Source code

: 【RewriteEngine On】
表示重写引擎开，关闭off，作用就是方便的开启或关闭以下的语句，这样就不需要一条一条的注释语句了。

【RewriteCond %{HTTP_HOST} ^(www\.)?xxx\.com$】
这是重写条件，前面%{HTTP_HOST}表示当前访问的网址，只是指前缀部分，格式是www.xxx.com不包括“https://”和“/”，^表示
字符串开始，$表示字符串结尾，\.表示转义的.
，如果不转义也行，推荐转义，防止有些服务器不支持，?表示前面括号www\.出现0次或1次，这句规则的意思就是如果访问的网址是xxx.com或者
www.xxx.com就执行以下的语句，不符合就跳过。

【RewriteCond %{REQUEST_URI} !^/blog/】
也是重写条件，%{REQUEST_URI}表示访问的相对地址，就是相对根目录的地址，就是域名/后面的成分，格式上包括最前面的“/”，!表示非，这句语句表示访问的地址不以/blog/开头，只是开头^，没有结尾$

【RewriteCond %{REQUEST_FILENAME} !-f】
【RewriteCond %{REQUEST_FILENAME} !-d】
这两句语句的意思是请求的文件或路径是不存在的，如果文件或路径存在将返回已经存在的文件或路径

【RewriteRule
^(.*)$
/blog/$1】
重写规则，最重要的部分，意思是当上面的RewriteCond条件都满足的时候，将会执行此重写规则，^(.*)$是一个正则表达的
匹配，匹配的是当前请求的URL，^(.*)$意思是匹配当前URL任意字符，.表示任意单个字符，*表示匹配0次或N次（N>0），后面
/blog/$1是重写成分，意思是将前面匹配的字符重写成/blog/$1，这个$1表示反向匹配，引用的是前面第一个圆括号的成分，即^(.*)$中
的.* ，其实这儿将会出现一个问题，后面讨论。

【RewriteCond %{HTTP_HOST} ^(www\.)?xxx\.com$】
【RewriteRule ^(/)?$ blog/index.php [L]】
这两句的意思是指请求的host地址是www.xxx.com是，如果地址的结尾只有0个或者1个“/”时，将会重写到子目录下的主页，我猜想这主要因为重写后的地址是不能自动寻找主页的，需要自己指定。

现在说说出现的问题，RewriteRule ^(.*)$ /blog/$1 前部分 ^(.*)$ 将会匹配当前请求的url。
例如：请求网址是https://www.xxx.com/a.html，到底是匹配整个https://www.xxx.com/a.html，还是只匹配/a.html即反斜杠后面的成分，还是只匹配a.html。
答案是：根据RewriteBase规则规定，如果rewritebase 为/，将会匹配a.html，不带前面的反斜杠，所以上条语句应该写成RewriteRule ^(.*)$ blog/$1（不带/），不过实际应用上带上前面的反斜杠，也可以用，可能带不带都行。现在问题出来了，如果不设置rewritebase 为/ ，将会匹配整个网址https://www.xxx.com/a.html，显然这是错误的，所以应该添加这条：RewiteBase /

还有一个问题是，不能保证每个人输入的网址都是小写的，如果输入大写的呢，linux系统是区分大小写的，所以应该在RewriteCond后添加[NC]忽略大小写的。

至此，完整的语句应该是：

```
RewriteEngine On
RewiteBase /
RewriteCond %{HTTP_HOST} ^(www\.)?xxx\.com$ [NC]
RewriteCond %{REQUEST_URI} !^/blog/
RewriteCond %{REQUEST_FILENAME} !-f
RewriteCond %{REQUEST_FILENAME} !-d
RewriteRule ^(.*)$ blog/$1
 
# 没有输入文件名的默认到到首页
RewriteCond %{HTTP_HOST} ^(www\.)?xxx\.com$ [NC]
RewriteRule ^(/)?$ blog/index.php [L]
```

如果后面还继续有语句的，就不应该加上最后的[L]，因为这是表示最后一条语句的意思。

:::::

> [Task directions]:
Copy all of the material word for word.

> [Answer]:
Source code

: 【RewriteEngine On】
表示重写引擎开，关闭off，作用就是方便的开启或关闭以下的语句，这样就不需要一条一条的注释语句了。

【RewriteCond %{HTTP_HOST} ^(www\.)?xxx\.com$】
这是重写条件，前面%{HTTP_HOST}表示当前访问的网址，只是指前缀部分，格式是www.xxx.com不包括“https://”和“/”，^表示
字符串开始，$表示字符串结尾，\.表示转义的.
，如果不转义也行，推荐转义，防止有些服务器不支持，?表示前面括号www\.出现0次或1次，这句规则的意思就是如果访问的网址是xxx.com或者
www.xxx.com就执行以下的语句，不符合就跳过。

【RewriteCond %{REQUEST_URI} !^/blog/】
也是重写条件，%{REQUEST_URI}表示访问的相对地址，就是相对根目录的地址，就是域名/后面的成分，格式上包括最前面的“/”，!表示非，这句语句表示访问的地址不以/blog/开头，只是开头^，没有结尾$

【RewriteCond %{REQUEST_FILENAME} !-f】
【RewriteCond %{REQUEST_FILENAME} !-d】
这两句语句的意思是请求的文件或路径是不存在的，如果文件或路径存在将返回已经存在的文件或路径

【RewriteRule
^(.*)$
/blog/$1】
重写规则，最重要的部分，意思是当上面的RewriteCond条件都满足的时候，将会执行此重写规则，^(.*)$是一个正则表达的
匹配，匹配的是当前请求的URL，^(.*)$意思是匹配当前URL任意字符，.表示任意单个字符，*表示匹配0次或N次（N>0），后面
/blog/$1是重写成分，意思是将前面匹配的字符重写成/blog/$1，这个$1表示反向匹配，引用的是前面第一个圆括号的成分，即^(.*)$中
的.* ，其实这儿将会出现一个问题，后面讨论。

【RewriteCond %{HTTP_HOST} ^(www\.)?xxx\.com$】
【RewriteRule ^(/)?$ blog/index.php [L]】
这两句的意思是指请求的host地址是www.xxx.com是，如果地址的结尾只有0个或者1个“/”时，将会重写到子目录下的主页，我猜想这主要因为重写后的地址是不能自动寻找主页的，需要自己指定。

现在说说出现的问题，RewriteRule ^(.*)$ /blog/$1 前部分 ^(.*)$ 将会匹配当前请求的url。
例如：请求网址是https://www.xxx.com/a.html，到底是匹配整个https://www.xxx.com/a.html，还是只匹配/a.html即反斜杠后面的成分，还是只匹配a.html。
答案是：根据RewriteBase规则规定，如果rewritebase 为/，将会匹配a.html，不带前面的反斜杠，所以上条语句应该写成RewriteRule ^(.*)$ blog/$1（不带/），不过实际应用上带上前面的反斜杠，也可以用，可能带不带都行。现在问题出来了，如果不设置rewritebase 为/ ，将会匹配整个网址https://www.xxx.com/a.html，显然这是错误的，所以应该添加这条：RewiteBase /

还有一个问题是，不能保证每个人输入的网址都是小写的，如果输入大写的呢，linux系统是区分大小写的，所以应该在RewriteCond后添加[NC]忽略大小写的。

至此，完整的语句应该是：

```
RewriteEngine On
RewiteBase /
RewriteCond %{HTTP_HOST} ^(www\.)?xxx\.com$ [NC]
RewriteCond %{REQUEST_URI} !^/blog/
RewriteCond %{REQUEST_FILENAME} !-f
RewriteCond %{REQUEST_FILENAME} !-d
RewriteRule ^(.*)$ blog/$1
 
# 没有输入文件名的默认到到首页
RewriteCond %{HTTP_HOST} ^(www\.)?xxx\.com$ [NC]
RewriteRule ^(/)?$ blog/index.php [L]
```

如果后面还继续有语句的，就不应该加上最后的[L]，因为这是表示最后一条语句的意思。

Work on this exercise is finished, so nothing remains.